The number of clusters is hard to determine, but four seems to be important and is similar to the results revealed by PCA. I will proceed assuming K=4. We will rerun SNMF using this setting.
K=4
snmf = LEA::snmf(system.file("extdata", "stickleback.geno", package = "LandGenCourseData"),
K = K, alpha = 100, project = "new")
## The project is saved into :
## /LandGenCourseData/extdata/stickleback.snmfProject
##
## To load the project, use:
## project = load.snmfProject("/LandGenCourseData/extdata/stickleback.snmfProject")
##
## To remove the project, use:
## remove.snmfProject("/LandGenCourseData/extdata/stickleback.snmfProject")
##
## [1] "*************************************"
## [1] "* sNMF K = 4 repetition 1 *"
## [1] "*************************************"
## summary of the options:
##
## -n (number of individuals) 571
## -L (number of loci) 10000
## -K (number of ancestral pops) 4
## -x (input file) /Library/Frameworks/R.framework/Versions/4.3-x86_64/Resources/library/LandGenCourseData/extdata/stickleback.geno
## -q (individual admixture file) /Library/Frameworks/R.framework/Versions/4.3-x86_64/Resources/library/LandGenCourseData/extdata/stickleback.snmf/K4/run1/stickleback_r1.4.Q
## -g (ancestral frequencies file) /Library/Frameworks/R.framework/Versions/4.3-x86_64/Resources/library/LandGenCourseData/extdata/stickleback.snmf/K4/run1/stickleback_r1.4.G
## -i (number max of iterations) 200
## -a (regularization parameter) 100
## -s (seed random init) 140480216213609
## -e (tolerance error) 1E-05
## -p (number of processes) 1
## - diploid
##
## Read genotype file /Library/Frameworks/R.framework/Versions/4.3-x86_64/Resources/library/LandGenCourseData/extdata/stickleback.geno: OK.
##
##
## Main algorithm:
## [ ]
## [============]
## Number of iterations: 31
##
## Least-square error: 722697.988127
## Write individual ancestry coefficient file /Library/Frameworks/R.framework/Versions/4.3-x86_64/Resources/library/LandGenCourseData/extdata/stickleback.snmf/K4/run1/stickleback_r1.4.Q: OK.
## Write ancestral allele frequency coefficient file /Library/Frameworks/R.framework/Versions/4.3-x86_64/Resources/library/LandGenCourseData/extdata/stickleback.snmf/K4/run1/stickleback_r1.4.G: OK.
##
## The project is saved into :
## /LandGenCourseData/extdata/stickleback.snmfProject
##
## To load the project, use:
## project = load.snmfProject("/LandGenCourseData/extdata/stickleback.snmfProject")
##
## To remove the project, use:
## remove.snmfProject("/LandGenCourseData/extdata/stickleback.snmfProject")

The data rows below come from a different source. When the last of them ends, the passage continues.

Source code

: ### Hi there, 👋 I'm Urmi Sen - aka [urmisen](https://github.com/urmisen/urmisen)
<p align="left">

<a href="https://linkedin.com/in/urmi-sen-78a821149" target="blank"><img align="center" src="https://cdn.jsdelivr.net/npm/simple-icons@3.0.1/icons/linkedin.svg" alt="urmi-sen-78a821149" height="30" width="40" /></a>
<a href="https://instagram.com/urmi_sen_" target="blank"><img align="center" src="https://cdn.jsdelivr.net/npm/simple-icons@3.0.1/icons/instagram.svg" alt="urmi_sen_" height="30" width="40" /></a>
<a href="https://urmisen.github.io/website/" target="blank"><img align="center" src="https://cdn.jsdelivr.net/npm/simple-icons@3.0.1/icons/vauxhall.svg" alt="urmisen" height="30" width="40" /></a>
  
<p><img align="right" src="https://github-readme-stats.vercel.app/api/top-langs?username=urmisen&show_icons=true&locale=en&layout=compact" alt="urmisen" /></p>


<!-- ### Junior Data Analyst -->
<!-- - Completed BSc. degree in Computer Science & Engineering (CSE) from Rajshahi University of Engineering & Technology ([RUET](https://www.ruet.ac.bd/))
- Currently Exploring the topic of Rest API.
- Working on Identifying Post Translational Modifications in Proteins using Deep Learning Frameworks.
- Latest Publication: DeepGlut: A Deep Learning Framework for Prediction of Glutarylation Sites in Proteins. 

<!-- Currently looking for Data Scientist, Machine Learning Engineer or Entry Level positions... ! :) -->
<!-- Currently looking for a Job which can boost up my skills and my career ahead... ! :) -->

d. Plot ancestry proportions
Create matrix of ancestry proportions:
Plot results with a barplot similar to that used to represent STRUCTURE results
e. Visualize admixture proportions on a map
Import geographical coordinates for the populations:
sites <- read.csv(system.file("extdata", "stickleback_coordinates.csv",
package = "LandGenCourseData"), as.is=T, check.names=F, h=T)
Calculate population average ancestry proportions and create an array with population coordinates:
#initialize array for ancestry proportions:
qpop <- matrix(NA,nrow=length(pops),ncol=K)

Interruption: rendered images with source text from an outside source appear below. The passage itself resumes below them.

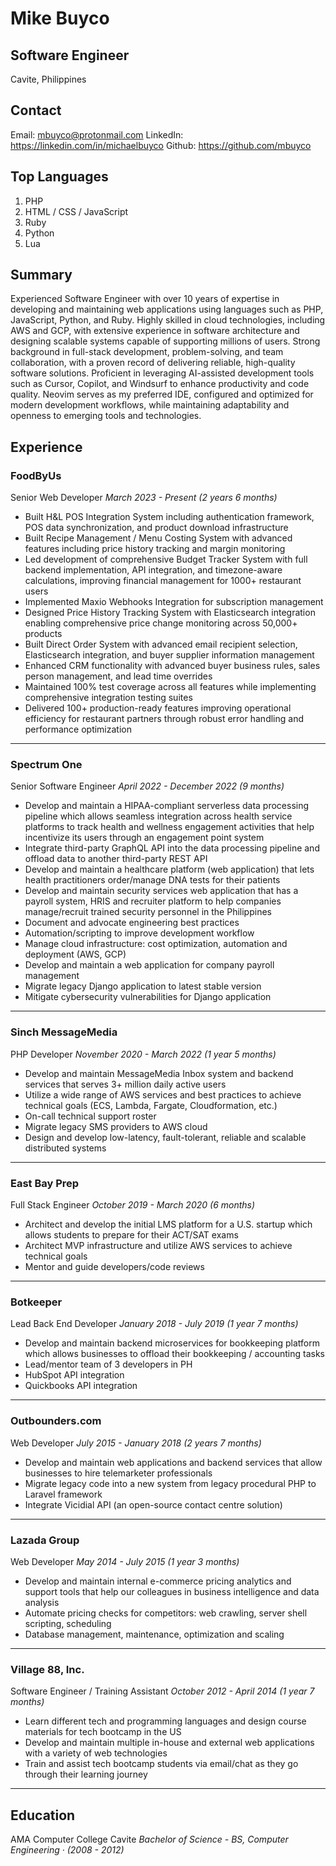 # Mike Buyco
## Software Engineer
Cavite, Philippines

## Contact

Email: mbuyco@protonmail.com
LinkedIn: https://linkedin.com/in/michaelbuyco
Github: https://github.com/mbuyco

## Top Languages

1. PHP
2. HTML / CSS / JavaScript
3. Ruby
4. Python
5. Lua

## Summary

Experienced Software Engineer with over 10 years of expertise in developing and maintaining web applications using languages such as PHP, JavaScript, Python, and Ruby. Highly skilled in cloud technologies, including AWS and GCP, with extensive experience in software architecture and designing scalable systems capable of supporting millions of users. Strong background in full-stack development, problem-solving, and team collaboration, with a proven record of delivering reliable, high-quality software solutions. Proficient in leveraging AI-assisted development tools such as Cursor, Copilot, and Windsurf to enhance productivity and code quality. Neovim serves as my preferred IDE, configured and optimized for modern development workflows, while maintaining adaptability and openness to emerging tools and technologies.

## Experience

### FoodByUs

Senior Web Developer
*March 2023 - Present (2 years 6 months)*

- Built H&L POS Integration System including authentication framework, POS data synchronization, and product download infrastructure
- Built Recipe Management / Menu Costing System with advanced features including price history tracking and margin monitoring
- Led development of comprehensive Budget Tracker System with full backend implementation, API integration, and timezone-aware calculations, improving financial management for 1000+ restaurant users
- Implemented Maxio Webhooks Integration for subscription management
- Designed Price History Tracking System with Elasticsearch integration enabling comprehensive price change monitoring across 50,000+ products
- Built Direct Order System with advanced email recipient selection, Elasticsearch integration, and buyer supplier information management
- Enhanced CRM functionality with advanced buyer business rules, sales person management, and lead time overrides
- Maintained 100% test coverage across all features while implementing comprehensive integration testing suites
- Delivered 100+ production-ready features improving operational efficiency for restaurant partners through robust error handling and performance optimization

---

### Spectrum One

Senior Software Engineer
*April 2022 - December 2022 (9 months)*

- Develop and maintain a HIPAA-compliant serverless data processing pipeline
which allows seamless integration across health service platforms to track
health and wellness engagement activities that help incentivize its users
through an engagement point system
- Integrate third-party GraphQL API into the data processing pipeline and
offload data to another third-party REST API
- Develop and maintain a healthcare platform (web application) that lets health
practitioners
order/manage DNA tests for their patients
- Develop and maintain security services web application that has a payroll
system, HRIS and recruiter platform to help companies manage/recruit trained
security personnel in the Philippines
- Document and advocate engineering best practices
- Automation/scripting to improve development workflow
- Manage cloud infrastructure: cost optimization, automation and deployment
(AWS, GCP)
- Develop and maintain a web application for company payroll management
- Migrate legacy Django application to latest stable version
- Mitigate cybersecurity vulnerabilities for Django application

---

### Sinch MessageMedia

PHP Developer
*November 2020 - March 2022 (1 year 5 months)*

- Develop and maintain MessageMedia Inbox system and backend services
that serves 3+ million daily active users
- Utilize a wide range of AWS services and best practices to achieve technical
goals (ECS, Lambda, Fargate, Cloudformation, etc.)
- On-call technical support roster
- Migrate legacy SMS providers to AWS cloud
- Design and develop low-latency, fault-tolerant, reliable and scalable
distributed systems

---

### East Bay Prep

Full Stack Engineer
*October 2019 - March 2020 (6 months)*

- Architect and develop the initial LMS platform for a U.S. startup which
allows students to prepare for their ACT/SAT exams
- Architect MVP infrastructure and utilize AWS services to achieve
technical goals
- Mentor and guide developers/code reviews

---

### Botkeeper

Lead Back End Developer
*January 2018 - July 2019 (1 year 7 months)*

- Develop and maintain backend microservices for bookkeeping platform
which allows businesses to offload their bookkeeping / accounting tasks
- Lead/mentor team of 3 developers in PH
- HubSpot API integration
- Quickbooks API integration

---

### Outbounders.com

Web Developer
*July 2015 - January 2018 (2 years 7 months)*

- Develop and maintain web applications and backend services that allow
businesses to hire telemarketer professionals
- Migrate legacy code into a new system from legacy procedural PHP to
Laravel framework
- Integrate Vicidial API (an open-source contact centre solution)

---

### Lazada Group

Web Developer
*May 2014 - July 2015 (1 year 3 months)*

- Develop and maintain internal e-commerce pricing analytics and support
tools that help our colleagues in business intelligence and data analysis
- Automate pricing checks for competitors: web crawling, server shell
scripting, scheduling
- Database management, maintenance, optimization and scaling

---

### Village 88, Inc.

Software Engineer / Training Assistant
*October 2012 - April 2014 (1 year 7 months)*

- Learn different tech and programming languages and design course
materials for tech bootcamp in the US
- Develop and maintain multiple in-house and external web applications with a
variety of web technologies
- Train and assist tech bootcamp students via email/chat as they go through
their learning journey

---

## Education

AMA Computer College Cavite
*Bachelor of Science - BS, Computer Engineering · (2008 - 2012)*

#intialize array for coordinates:
coord.pop <- matrix(NA,nrow=length(pops),ncol=2)
index=0
for (i in 1:length(pops)){
if (i==1){
## i.put pop ancestry proportions for each K cluster:
qpop[i,] <- apply(qmatrix[1:N[i],], 2, mean)
#input pop coordinates:
coord.pop[i,1] <- sites[which(sites[,1]==names(N[i])),6]
#input pop coordinates:
coord.pop[i,2] <- sites[which(sites[,1]==names(N[i])),5]
index = index + N[i]
} else {
qpop[i,] <- apply(qmatrix[(index+1):(index+N[i]),], 2, mean)
coord.pop[i,1] <- sites[which(sites[,1]==names(N[i])),6]
coord.pop[i,2] <- sites[which(sites[,1]==names(N[i])),5]
index = index + N[i]
}
}
Create map with pie charts depicting ancestry proportions:
par(mar=c(4,4,0.5,0.5))
plot(coord.pop, xlab = "Longitude", ylab = "Latitude", type = "n")
maps::map(database='state',add = T, col = "grey90", fill = TRUE)
for (i in 1:length(pops)){
mapplots::add.pie(z=qpop[i,], x=coord.pop[i,1],
y=coord.pop[i,2], labels="",
col=RColorBrewer::brewer.pal(K,"Paired"),radius=0.1)
}
Question 5:
- How does the pattern of clustering vary in space?
- Is there evidence of population admixture?
- How do you interpret this pattern biologically?
Question 6:
- Based on the analyses done in this tutorial, where do you hypothesize the “Riverbend” (“rb”) population originated from?
- What evidence supports your rationale?